From the first line of the records below through the line with "right front paw: (411, 406)", output each line exactly; skip the pictures.

= = = =

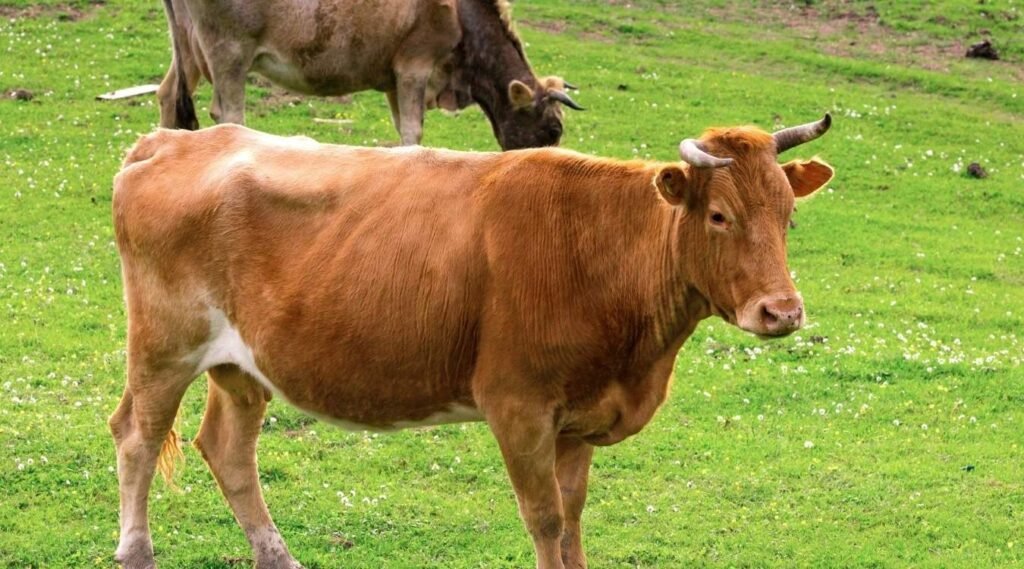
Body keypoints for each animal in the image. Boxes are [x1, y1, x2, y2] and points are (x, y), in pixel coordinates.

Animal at [109, 115, 834, 569]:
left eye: (788, 216)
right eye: (719, 215)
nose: (782, 311)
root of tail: (170, 140)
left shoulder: (580, 413)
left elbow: (573, 514)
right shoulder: (517, 404)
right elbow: (544, 517)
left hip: (242, 364)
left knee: (227, 448)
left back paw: (277, 554)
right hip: (164, 345)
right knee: (137, 436)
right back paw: (136, 551)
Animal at [158, 0, 583, 149]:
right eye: (553, 129)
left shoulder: (394, 78)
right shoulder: (414, 65)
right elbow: (413, 131)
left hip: (189, 52)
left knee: (167, 96)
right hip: (228, 50)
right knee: (228, 113)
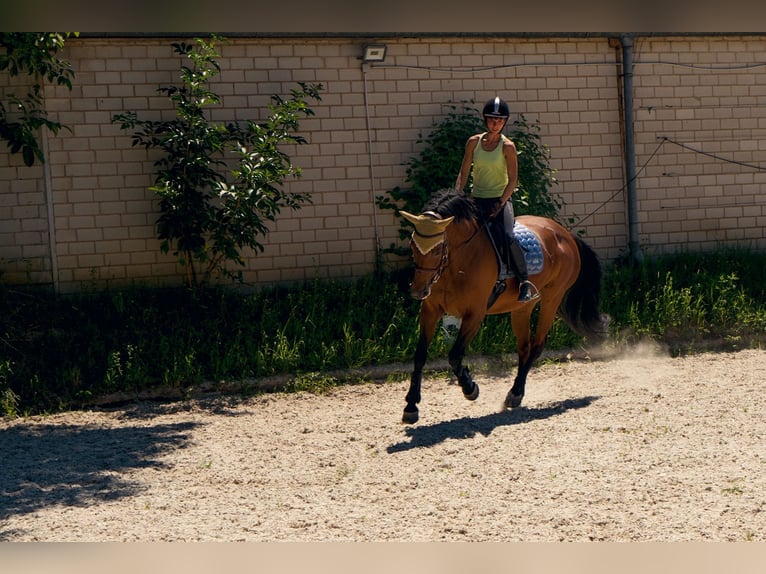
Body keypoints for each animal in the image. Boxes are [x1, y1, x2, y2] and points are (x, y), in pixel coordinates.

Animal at [400, 188, 608, 424]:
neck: (459, 260)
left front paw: (470, 388)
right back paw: (515, 394)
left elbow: (454, 355)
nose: (418, 291)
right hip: (522, 308)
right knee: (525, 347)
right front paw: (411, 406)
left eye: (436, 250)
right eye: (412, 246)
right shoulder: (430, 310)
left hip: (552, 298)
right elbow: (420, 355)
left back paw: (516, 393)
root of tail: (565, 234)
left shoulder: (474, 314)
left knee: (537, 344)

= = = =

**Answer box**
Body keypoints for each animal in the image. Boxes are [x1, y1, x2, y2] and points are (x, y), in pixel coordinates.

Animal at [109, 115, 834, 569]:
left eye: (788, 216)
right eye: (719, 215)
nose: (782, 311)
root of tail: (170, 140)
left shoulder: (580, 413)
left elbow: (573, 514)
right shoulder: (517, 404)
right elbow: (544, 517)
left hip: (242, 364)
left knee: (227, 448)
left back paw: (277, 554)
right hip: (164, 345)
right knee: (137, 436)
right back paw: (136, 551)
Animal at [158, 0, 583, 149]:
right eye: (553, 129)
left shoulder: (394, 78)
right shoulder: (414, 65)
right elbow: (413, 131)
left hip: (189, 52)
left knee: (167, 96)
right hip: (228, 50)
right knee: (228, 113)
Body keypoints for each animal in the image. Boxes are [x1, y1, x2, y2] and points are (x, y), in pixel coordinates.

Animal at [400, 188, 608, 424]:
neck: (459, 260)
left front paw: (470, 388)
right back paw: (515, 394)
left elbow: (454, 355)
nose: (418, 291)
right hip: (522, 308)
right knee: (525, 347)
right front paw: (411, 406)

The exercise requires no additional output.